The empirical findings of this study provide multi-level, actionable practical insights for the application of DeepSeek in medical education. For educational and healthcare institutions, efforts should focus on building socially interactive AI platforms. For instance, a virtual mentor system based on DeepSeek could be developed to simulate real-time clinical scenarios through dialogue, enabling students to engage in role-playing during group learning and receive immediate feedback to enhance collaborative learning outcomes. Concurrently, differentiated curriculum integration solutions should be designed, such as embedding DeepSeek into problem-based learning (PBL) modules. In this scenario, instructors can upload anonymized real-world case data to guide students in using DeepSeek to generate diagnostic hypotheses and treatment plans. Personalized feedback facilitates their transition from passive knowledge recipients to active explorers. In exam preparation courses, DeepSeek functions as an adaptive question bank tool. It dynamically adjusts question difficulty and content based on students’ response history, provides targeted explanations and literature support, and simulates the clinical reasoning component of the National Medical Licensing Examination. This approach enhances students’ self-efficacy and exam pass rates.

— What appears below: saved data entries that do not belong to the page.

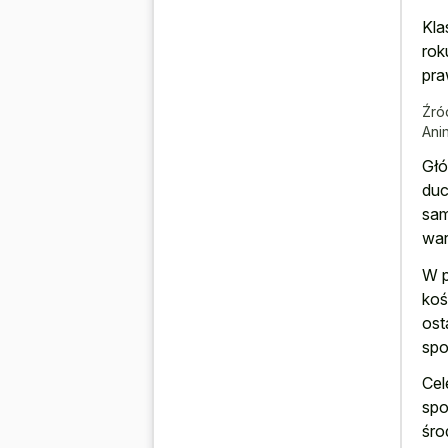
Kla
rok
pra
Źró
Ani
Głó
duc
sam
war
W p
koś
ost
spo
Cel
spo
śro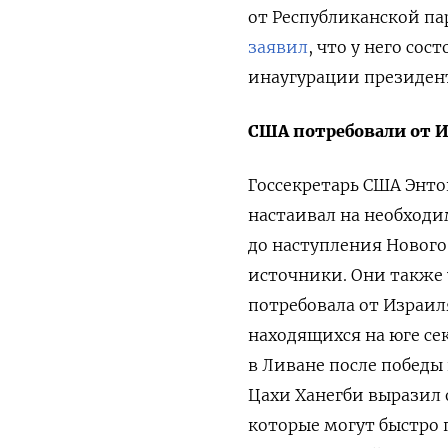
от Республиканской п
заявил
, что у него со
инаугурации президент
США потребовали от И
Госсекретарь США Энто
настаивал на необходи
до наступления Нового
источники. Они также
потребовала от Израил
находящихся на юге сек
в Ливане после победы
Цахи Ханегби выразил 
которые могут быстро 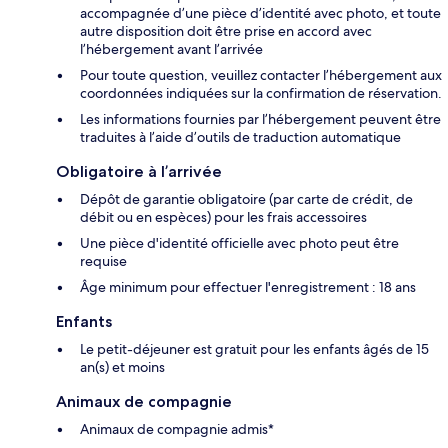
accompagnée d’une pièce d’identité avec photo, et toute
autre disposition doit être prise en accord avec
l’hébergement avant l’arrivée
Pour toute question, veuillez contacter l’hébergement aux
coordonnées indiquées sur la confirmation de réservation.
Les informations fournies par l’hébergement peuvent être
traduites à l’aide d’outils de traduction automatique
Obligatoire à l’arrivée
Dépôt de garantie obligatoire (par carte de crédit, de
débit ou en espèces) pour les frais accessoires
Une pièce d'identité officielle avec photo peut être
requise
Âge minimum pour effectuer l'enregistrement : 18 ans
Enfants
Le petit-déjeuner est gratuit pour les enfants âgés de 15
an(s) et moins
Animaux de compagnie
Animaux de compagnie admis*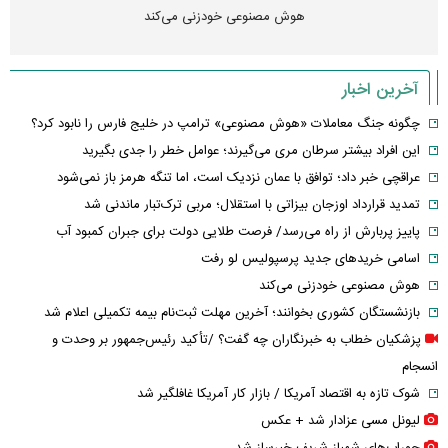
هوش مصنوعی خودزنی می‌کند
آخرین اخبار
چگونه جنگ معاملات «هوش مصنوعی» ترامپ در خلیج فارس را نابود کرد؟
این افراد بیشتر سرطان مری می‌گیرند؛ عوامل خطر را جدی بگیرید
عراقچی خبر داد؛ توافق با عمان نزدیک است، اما تنگه هرمز باز نمی‌شود
تمدید قرارداد اوزجان بیزاتی با استقلال؛ مربی ترک‌تبار ماندنی شد
پاییز پربارش از راه می‌رسد/ فرصت طلایی دولت برای جبران کمبود آب
اسامی خریدهای جدید پرسپولیس لو رفت
هوش مصنوعی خودزنی می‌کند
بازنشستگان کشوری بخوانند؛ آخرین مهلت ثبت‌نام بیمه تکمیلی اعلام شد
پزشکیان خطاب به خبرنگاران چه گفت؟ /تأکید رئیس‌جمهور بر وحدت و
انسجام
شوک تازه به اقتصاد آمریکا / بازار کار آمریکا غافلگیر شد
لیونل مسی عزادار شد + عکس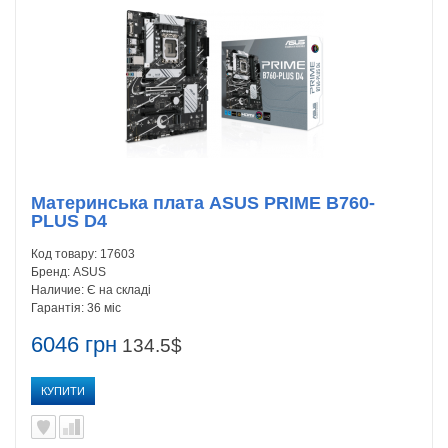
Материнська плата ASUS PRIME B760-
PLUS D4
Код товару:
17603
Бренд:
ASUS
Наличие:
Є на складі
Гарантія:
36 міс
6046 грн
134.5$
КУПИТИ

Additionally, a dynamic evaluation system based on interactive data can be established. By leveraging DeepSeek’s log analysis capabilities to track student learning trajectories, it generates visual reports that provide data support for teachers to optimize teaching strategies. These concrete and actionable recommendations not only address the tension between the dominant effects of social influence and the suitability of medical specialties, but also offer a systematic, evidence-based solution pathway for the deep integration of intelligent technology with medical education. This holds significant reference value for advancing digital transformation in this field.

Limitation and suggestions for future research

Despite the significant findings of this study, several limitations remain. First, the sample primarily consists of Chinese medical students, and geographical and cultural differences may limit the external validity of the results. Second, as a specific generative AI tool, DeepSeek’s interactive features may not fully reflect the common characteristics of other AI systems. Inherent differences among AI systems in interaction design, privacy protection mechanisms, and technical architecture may significantly influence users’ perception of interactivity and their subsequent usage behavior. Furthermore, data collection for this study was primarily conducted using self-report questionnaires. Although all scales underwent standard reliability and validity testing, the potential influence of social desirability bias and common method bias cannot be entirely ruled out. These factors may impose certain limitations on the accuracy of the measurement results.

Future research may adopt longitudinal designs to track the long-term evolution of medical students’ AI usage behaviors, or expand to other professional fields for cross-cultural comparisons. It should also explore the impact of emerging AI technologies—such as multimodal interaction—on autonomous learning to deepen the integration of theory and practice in educational technology.